WHAT TO PRODUCE —
Print the source text of each row below verbatim and omit the pictures.

PROVIDED DATA —
=======

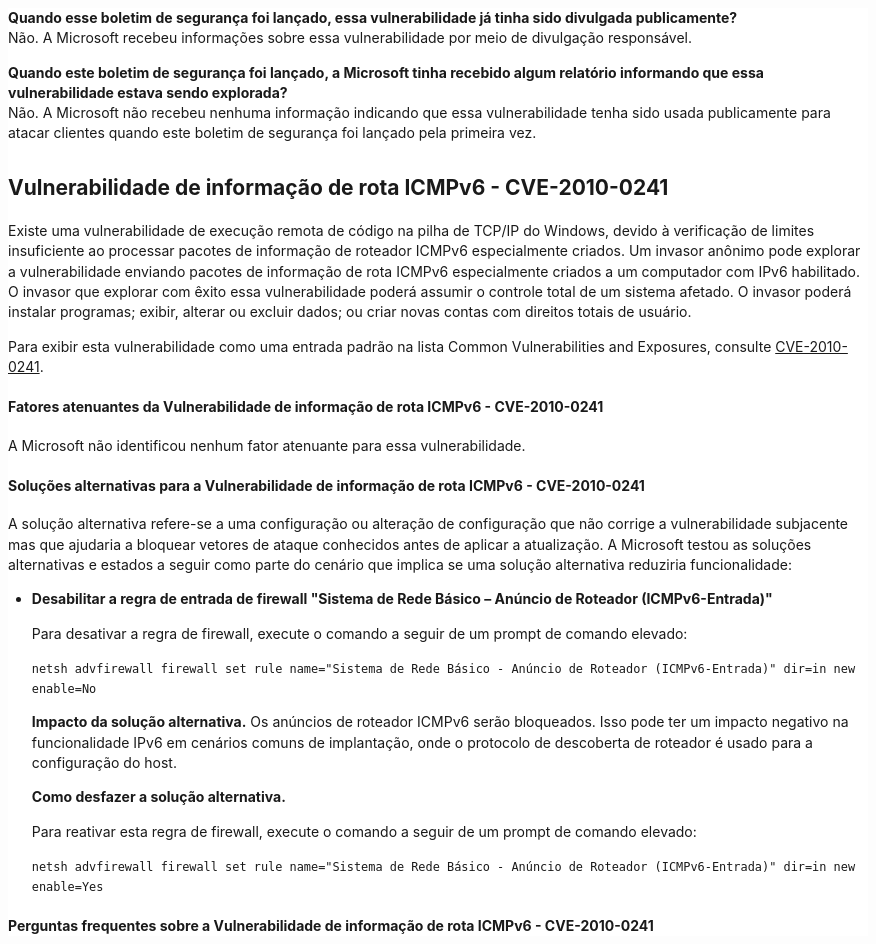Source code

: **Quando esse boletim de segurança foi lançado, essa vulnerabilidade já tinha sido divulgada publicamente?**    
Não. A Microsoft recebeu informações sobre essa vulnerabilidade por meio de divulgação responsável.
  
**Quando este boletim de segurança foi lançado, a Microsoft tinha recebido algum relatório informando que essa vulnerabilidade estava sendo explorada?**    
Não. A Microsoft não recebeu nenhuma informação indicando que essa vulnerabilidade tenha sido usada publicamente para atacar clientes quando este boletim de segurança foi lançado pela primeira vez.
  
Vulnerabilidade de informação de rota ICMPv6 - CVE-2010-0241  
------------------------------------------------------------
  
<span></span>
Existe uma vulnerabilidade de execução remota de código na pilha de TCP/IP do Windows, devido à verificação de limites insuficiente ao processar pacotes de informação de roteador ICMPv6 especialmente criados. Um invasor anônimo pode explorar a vulnerabilidade enviando pacotes de informação de rota ICMPv6 especialmente criados a um computador com IPv6 habilitado. O invasor que explorar com êxito essa vulnerabilidade poderá assumir o controle total de um sistema afetado. O invasor poderá instalar programas; exibir, alterar ou excluir dados; ou criar novas contas com direitos totais de usuário.
  
Para exibir esta vulnerabilidade como uma entrada padrão na lista Common Vulnerabilities and Exposures, consulte [CVE-2010-0241](http://www.cve.mitre.org/cgi-bin/cvename.cgi?name=cve-2010-0241).
  
#### Fatores atenuantes da Vulnerabilidade de informação de rota ICMPv6 - CVE-2010-0241
  
A Microsoft não identificou nenhum fator atenuante para essa vulnerabilidade.
  
#### Soluções alternativas para a Vulnerabilidade de informação de rota ICMPv6 - CVE-2010-0241
  
A solução alternativa refere-se a uma configuração ou alteração de configuração que não corrige a vulnerabilidade subjacente mas que ajudaria a bloquear vetores de ataque conhecidos antes de aplicar a atualização. A Microsoft testou as soluções alternativas e estados a seguir como parte do cenário que implica se uma solução alternativa reduziria funcionalidade:
  
-   **Desabilitar a regra de entrada de firewall "Sistema de Rede Básico – Anúncio de Roteador (ICMPv6-Entrada)"**
  
    Para desativar a regra de firewall, execute o comando a seguir de um prompt de comando elevado:
  
    `netsh advfirewall firewall set rule name="Sistema de Rede Básico - Anúncio de Roteador (ICMPv6-Entrada)" dir=in new enable=No`
  
    **Impacto da solução alternativa.** Os anúncios de roteador ICMPv6 serão bloqueados. Isso pode ter um impacto negativo na funcionalidade IPv6 em cenários comuns de implantação, onde o protocolo de descoberta de roteador é usado para a configuração do host.
  
    **Como desfazer a solução alternativa.**
  
    Para reativar esta regra de firewall, execute o comando a seguir de um prompt de comando elevado:
  
    `netsh advfirewall firewall set rule name="Sistema de Rede Básico - Anúncio de Roteador (ICMPv6-Entrada)" dir=in new enable=Yes`
  
#### Perguntas frequentes sobre a Vulnerabilidade de informação de rota ICMPv6 - CVE-2010-0241
  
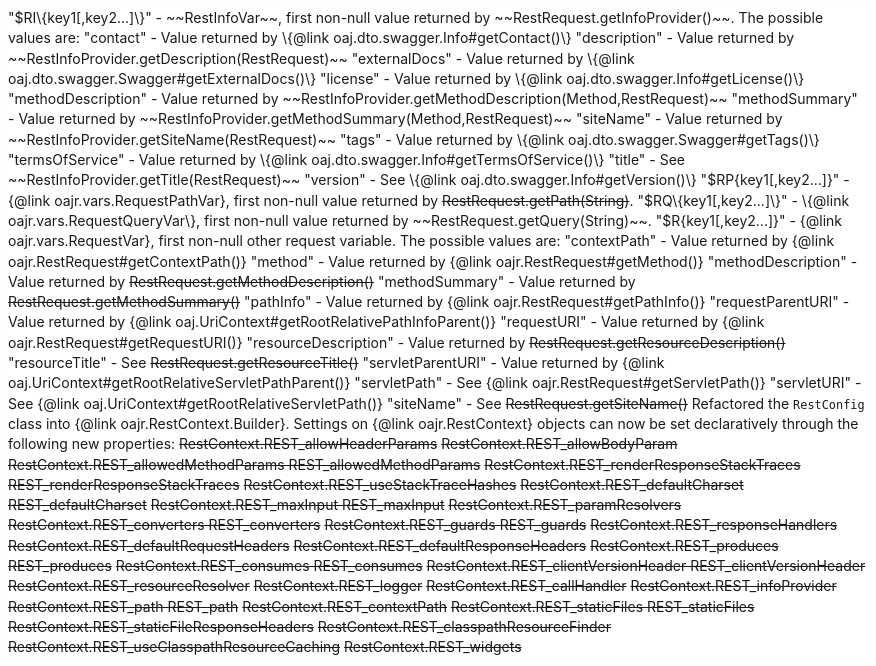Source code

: "$RI\{key1[,key2...]\}" - ~~RestInfoVar~~, first non-null value returned by ~~RestRequest.getInfoProvider()~~.
The possible values are:
"contact" - Value returned by \{@link oaj.dto.swagger.Info#getContact()\}
"description" - Value returned by ~~RestInfoProvider.getDescription(RestRequest)~~
"externalDocs" - Value returned by \{@link oaj.dto.swagger.Swagger#getExternalDocs()\}
"license" - Value returned by \{@link oaj.dto.swagger.Info#getLicense()\}
"methodDescription" - Value returned by ~~RestInfoProvider.getMethodDescription(Method,RestRequest)~~
"methodSummary" - Value returned by ~~RestInfoProvider.getMethodSummary(Method,RestRequest)~~
"siteName" - Value returned by ~~RestInfoProvider.getSiteName(RestRequest)~~
"tags" - Value returned by \{@link oaj.dto.swagger.Swagger#getTags()\}
"termsOfService" - Value returned by \{@link oaj.dto.swagger.Info#getTermsOfService()\}
"title" - See ~~RestInfoProvider.getTitle(RestRequest)~~
"version" - See \{@link oaj.dto.swagger.Info#getVersion()\}
"$RP\{key1[,key2...]\}" - \{@link oajr.vars.RequestPathVar\}, first non-null value returned by ~~RestRequest.getPath(String)~~.
"$RQ\{key1[,key2...]\}" - \{@link oajr.vars.RequestQueryVar\}, first non-null value returned by ~~RestRequest.getQuery(String)~~.
"$R\{key1[,key2...]\}" - \{@link oajr.vars.RequestVar\}, first non-null other request variable.
The possible values are:
"contextPath" - Value returned by \{@link oajr.RestRequest#getContextPath()\}
"method" - Value returned by \{@link oajr.RestRequest#getMethod()\}
"methodDescription" - Value returned by ~~RestRequest.getMethodDescription()~~
"methodSummary" - Value returned by ~~RestRequest.getMethodSummary()~~
"pathInfo" - Value returned by \{@link oajr.RestRequest#getPathInfo()\}
"requestParentURI" - Value returned by \{@link oaj.UriContext#getRootRelativePathInfoParent()\}
"requestURI" - Value returned by \{@link oajr.RestRequest#getRequestURI()\}
"resourceDescription" - Value returned by ~~RestRequest.getResourceDescription()~~
"resourceTitle" - See ~~RestRequest.getResourceTitle()~~
"servletParentURI" - Value returned by \{@link oaj.UriContext#getRootRelativeServletPathParent()\}
"servletPath" - See \{@link oajr.RestRequest#getServletPath()\}
"servletURI" - See \{@link oaj.UriContext#getRootRelativeServletPath()\}
"siteName" - See ~~RestRequest.getSiteName()~~
Refactored the `RestConfig` class into \{@link oajr.RestContext.Builder\}.
Settings on \{@link oajr.RestContext\} objects can now be set declaratively through the 
following new properties:
~~RestContext.REST_allowHeaderParams~~
~~RestContext.REST_allowBodyParam~~
~~RestContext.REST_allowedMethodParams REST_allowedMethodParams~~
~~RestContext.REST_renderResponseStackTraces REST_renderResponseStackTraces~~
~~RestContext.REST_useStackTraceHashes~~
~~RestContext.REST_defaultCharset REST_defaultCharset~~
~~RestContext.REST_maxInput REST_maxInput~~
~~RestContext.REST_paramResolvers~~
~~RestContext.REST_converters REST_converters~~
~~RestContext.REST_guards REST_guards~~
~~RestContext.REST_responseHandlers~~
~~RestContext.REST_defaultRequestHeaders~~
~~RestContext.REST_defaultResponseHeaders~~
~~RestContext.REST_produces REST_produces~~
~~RestContext.REST_consumes REST_consumes~~
~~RestContext.REST_clientVersionHeader REST_clientVersionHeader~~
~~RestContext.REST_resourceResolver~~
~~RestContext.REST_logger~~
~~RestContext.REST_callHandler~~
~~RestContext.REST_infoProvider~~
~~RestContext.REST_path REST_path~~
~~RestContext.REST_contextPath~~
~~RestContext.REST_staticFiles REST_staticFiles~~
~~RestContext.REST_staticFileResponseHeaders~~
~~RestContext.REST_classpathResourceFinder~~
~~RestContext.REST_useClasspathResourceCaching~~
~~RestContext.REST_widgets~~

=======

TASK SOLUTION —
Source code

: **Quando esse boletim de segurança foi lançado, essa vulnerabilidade já tinha sido divulgada publicamente?**    
Não. A Microsoft recebeu informações sobre essa vulnerabilidade por meio de divulgação responsável.
  
**Quando este boletim de segurança foi lançado, a Microsoft tinha recebido algum relatório informando que essa vulnerabilidade estava sendo explorada?**    
Não. A Microsoft não recebeu nenhuma informação indicando que essa vulnerabilidade tenha sido usada publicamente para atacar clientes quando este boletim de segurança foi lançado pela primeira vez.
  
Vulnerabilidade de informação de rota ICMPv6 - CVE-2010-0241  
------------------------------------------------------------
  
<span></span>
Existe uma vulnerabilidade de execução remota de código na pilha de TCP/IP do Windows, devido à verificação de limites insuficiente ao processar pacotes de informação de roteador ICMPv6 especialmente criados. Um invasor anônimo pode explorar a vulnerabilidade enviando pacotes de informação de rota ICMPv6 especialmente criados a um computador com IPv6 habilitado. O invasor que explorar com êxito essa vulnerabilidade poderá assumir o controle total de um sistema afetado. O invasor poderá instalar programas; exibir, alterar ou excluir dados; ou criar novas contas com direitos totais de usuário.
  
Para exibir esta vulnerabilidade como uma entrada padrão na lista Common Vulnerabilities and Exposures, consulte [CVE-2010-0241](http://www.cve.mitre.org/cgi-bin/cvename.cgi?name=cve-2010-0241).
  
#### Fatores atenuantes da Vulnerabilidade de informação de rota ICMPv6 - CVE-2010-0241
  
A Microsoft não identificou nenhum fator atenuante para essa vulnerabilidade.
  
#### Soluções alternativas para a Vulnerabilidade de informação de rota ICMPv6 - CVE-2010-0241
  
A solução alternativa refere-se a uma configuração ou alteração de configuração que não corrige a vulnerabilidade subjacente mas que ajudaria a bloquear vetores de ataque conhecidos antes de aplicar a atualização. A Microsoft testou as soluções alternativas e estados a seguir como parte do cenário que implica se uma solução alternativa reduziria funcionalidade:
  
-   **Desabilitar a regra de entrada de firewall "Sistema de Rede Básico – Anúncio de Roteador (ICMPv6-Entrada)"**
  
    Para desativar a regra de firewall, execute o comando a seguir de um prompt de comando elevado:
  
    `netsh advfirewall firewall set rule name="Sistema de Rede Básico - Anúncio de Roteador (ICMPv6-Entrada)" dir=in new enable=No`
  
    **Impacto da solução alternativa.** Os anúncios de roteador ICMPv6 serão bloqueados. Isso pode ter um impacto negativo na funcionalidade IPv6 em cenários comuns de implantação, onde o protocolo de descoberta de roteador é usado para a configuração do host.
  
    **Como desfazer a solução alternativa.**
  
    Para reativar esta regra de firewall, execute o comando a seguir de um prompt de comando elevado:
  
    `netsh advfirewall firewall set rule name="Sistema de Rede Básico - Anúncio de Roteador (ICMPv6-Entrada)" dir=in new enable=Yes`
  
#### Perguntas frequentes sobre a Vulnerabilidade de informação de rota ICMPv6 - CVE-2010-0241
  
Source code

: "$RI\{key1[,key2...]\}" - ~~RestInfoVar~~, first non-null value returned by ~~RestRequest.getInfoProvider()~~.
The possible values are:
"contact" - Value returned by \{@link oaj.dto.swagger.Info#getContact()\}
"description" - Value returned by ~~RestInfoProvider.getDescription(RestRequest)~~
"externalDocs" - Value returned by \{@link oaj.dto.swagger.Swagger#getExternalDocs()\}
"license" - Value returned by \{@link oaj.dto.swagger.Info#getLicense()\}
"methodDescription" - Value returned by ~~RestInfoProvider.getMethodDescription(Method,RestRequest)~~
"methodSummary" - Value returned by ~~RestInfoProvider.getMethodSummary(Method,RestRequest)~~
"siteName" - Value returned by ~~RestInfoProvider.getSiteName(RestRequest)~~
"tags" - Value returned by \{@link oaj.dto.swagger.Swagger#getTags()\}
"termsOfService" - Value returned by \{@link oaj.dto.swagger.Info#getTermsOfService()\}
"title" - See ~~RestInfoProvider.getTitle(RestRequest)~~
"version" - See \{@link oaj.dto.swagger.Info#getVersion()\}
"$RP\{key1[,key2...]\}" - \{@link oajr.vars.RequestPathVar\}, first non-null value returned by ~~RestRequest.getPath(String)~~.
"$RQ\{key1[,key2...]\}" - \{@link oajr.vars.RequestQueryVar\}, first non-null value returned by ~~RestRequest.getQuery(String)~~.
"$R\{key1[,key2...]\}" - \{@link oajr.vars.RequestVar\}, first non-null other request variable.
The possible values are:
"contextPath" - Value returned by \{@link oajr.RestRequest#getContextPath()\}
"method" - Value returned by \{@link oajr.RestRequest#getMethod()\}
"methodDescription" - Value returned by ~~RestRequest.getMethodDescription()~~
"methodSummary" - Value returned by ~~RestRequest.getMethodSummary()~~
"pathInfo" - Value returned by \{@link oajr.RestRequest#getPathInfo()\}
"requestParentURI" - Value returned by \{@link oaj.UriContext#getRootRelativePathInfoParent()\}
"requestURI" - Value returned by \{@link oajr.RestRequest#getRequestURI()\}
"resourceDescription" - Value returned by ~~RestRequest.getResourceDescription()~~
"resourceTitle" - See ~~RestRequest.getResourceTitle()~~
"servletParentURI" - Value returned by \{@link oaj.UriContext#getRootRelativeServletPathParent()\}
"servletPath" - See \{@link oajr.RestRequest#getServletPath()\}
"servletURI" - See \{@link oaj.UriContext#getRootRelativeServletPath()\}
"siteName" - See ~~RestRequest.getSiteName()~~
Refactored the `RestConfig` class into \{@link oajr.RestContext.Builder\}.
Settings on \{@link oajr.RestContext\} objects can now be set declaratively through the 
following new properties:
~~RestContext.REST_allowHeaderParams~~
~~RestContext.REST_allowBodyParam~~
~~RestContext.REST_allowedMethodParams REST_allowedMethodParams~~
~~RestContext.REST_renderResponseStackTraces REST_renderResponseStackTraces~~
~~RestContext.REST_useStackTraceHashes~~
~~RestContext.REST_defaultCharset REST_defaultCharset~~
~~RestContext.REST_maxInput REST_maxInput~~
~~RestContext.REST_paramResolvers~~
~~RestContext.REST_converters REST_converters~~
~~RestContext.REST_guards REST_guards~~
~~RestContext.REST_responseHandlers~~
~~RestContext.REST_defaultRequestHeaders~~
~~RestContext.REST_defaultResponseHeaders~~
~~RestContext.REST_produces REST_produces~~
~~RestContext.REST_consumes REST_consumes~~
~~RestContext.REST_clientVersionHeader REST_clientVersionHeader~~
~~RestContext.REST_resourceResolver~~
~~RestContext.REST_logger~~
~~RestContext.REST_callHandler~~
~~RestContext.REST_infoProvider~~
~~RestContext.REST_path REST_path~~
~~RestContext.REST_contextPath~~
~~RestContext.REST_staticFiles REST_staticFiles~~
~~RestContext.REST_staticFileResponseHeaders~~
~~RestContext.REST_classpathResourceFinder~~
~~RestContext.REST_useClasspathResourceCaching~~
~~RestContext.REST_widgets~~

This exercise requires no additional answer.